I want to make my own Day/Night cycle, but I don't want to have to type each individual number I want it to. I can just make something like:
game.Lighting.TimeofDay
and then I could make it to where the time increases by 0:00:10 every second.
This is probably going to be really slow, but you can adjust the wait time and how much the clocktime will increase, to your liking.
local Lighting = game:GetService('Lighting') while wait(1) do Lighting.ClockTime = Lighting.ClockTime + .1 end
There are many of these out there however I'll explain how they work. You could do it two ways, using a while loop or an until loop. I would use a while loop for this because it looks like you want this cycle to go forever.

● Collected data entries
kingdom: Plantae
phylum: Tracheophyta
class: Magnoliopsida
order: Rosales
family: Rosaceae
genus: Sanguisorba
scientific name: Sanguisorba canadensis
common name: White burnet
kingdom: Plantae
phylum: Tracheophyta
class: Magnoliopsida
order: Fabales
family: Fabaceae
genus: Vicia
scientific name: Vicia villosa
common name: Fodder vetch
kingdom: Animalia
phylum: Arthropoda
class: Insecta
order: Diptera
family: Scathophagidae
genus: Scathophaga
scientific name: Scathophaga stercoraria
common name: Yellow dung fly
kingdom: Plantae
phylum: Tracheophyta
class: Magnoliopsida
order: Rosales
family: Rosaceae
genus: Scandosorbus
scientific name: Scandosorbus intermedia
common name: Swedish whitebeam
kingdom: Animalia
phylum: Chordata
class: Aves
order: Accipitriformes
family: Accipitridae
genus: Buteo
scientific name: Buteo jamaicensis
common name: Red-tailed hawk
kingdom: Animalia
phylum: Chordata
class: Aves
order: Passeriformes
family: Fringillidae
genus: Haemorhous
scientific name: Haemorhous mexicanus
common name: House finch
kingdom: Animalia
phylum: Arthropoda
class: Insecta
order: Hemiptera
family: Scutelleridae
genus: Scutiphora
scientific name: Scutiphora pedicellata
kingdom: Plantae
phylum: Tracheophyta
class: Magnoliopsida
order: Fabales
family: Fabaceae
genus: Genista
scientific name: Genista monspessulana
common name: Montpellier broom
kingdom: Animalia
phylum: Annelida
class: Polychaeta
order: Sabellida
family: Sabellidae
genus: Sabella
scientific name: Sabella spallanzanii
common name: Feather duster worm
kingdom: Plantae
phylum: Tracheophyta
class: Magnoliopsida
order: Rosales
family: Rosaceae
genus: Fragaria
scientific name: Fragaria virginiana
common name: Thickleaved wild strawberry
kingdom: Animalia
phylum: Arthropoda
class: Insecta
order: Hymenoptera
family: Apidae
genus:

● Exercise tasks
(1) In the day/night cycle text, by how much does the writer want the time to increase every second?
(2) Extract the passage of the day/night cycle text from "I want to make" to "to your liking.".
(3) Carry the day/night cycle text forward from its final sentence.

● Results for the exercise
(1) By 0:00:10.

(2)
I want to make my own Day/Night cycle, but I don't want to have to type each individual number I want it to. I can just make something like:
game.Lighting.TimeofDay
and then I could make it to where the time increases by 0:00:10 every second.
This is probably going to be really slow, but you can adjust the wait time and how much the clocktime will increase, to your liking.

(3)
To do this while loop you would do something like this:
while true do -- setting the middle part to true, essentially means it will go on forever. --put whatever you want to happen, here. wait() -- always have a wait inside loops unless there is an end to the loop like a for loop. end
In your case you would want to do:
while true do game:GetService("Lighting"):SetMinutesAfterMidnight(game:GetService("Lighting"):SetMinutesAfterMidnight + .1) wait(1) end
What this does is sets the time of day to the time of day before plus 10 seconds, every second.
if you really want to use TimeOfDay so try this
while true do wait(1) local increase = 10 local first = string.sub(game.Lighting.TimeOfDay,1,6) local num = string.sub(game.Lighting.TimeOfDay,7,8) local new = tostring(num+increase) game.Lighting.TimeOfDay = first..new end
I extract to 2 strings and increase the latter by 10 then reassemble them again.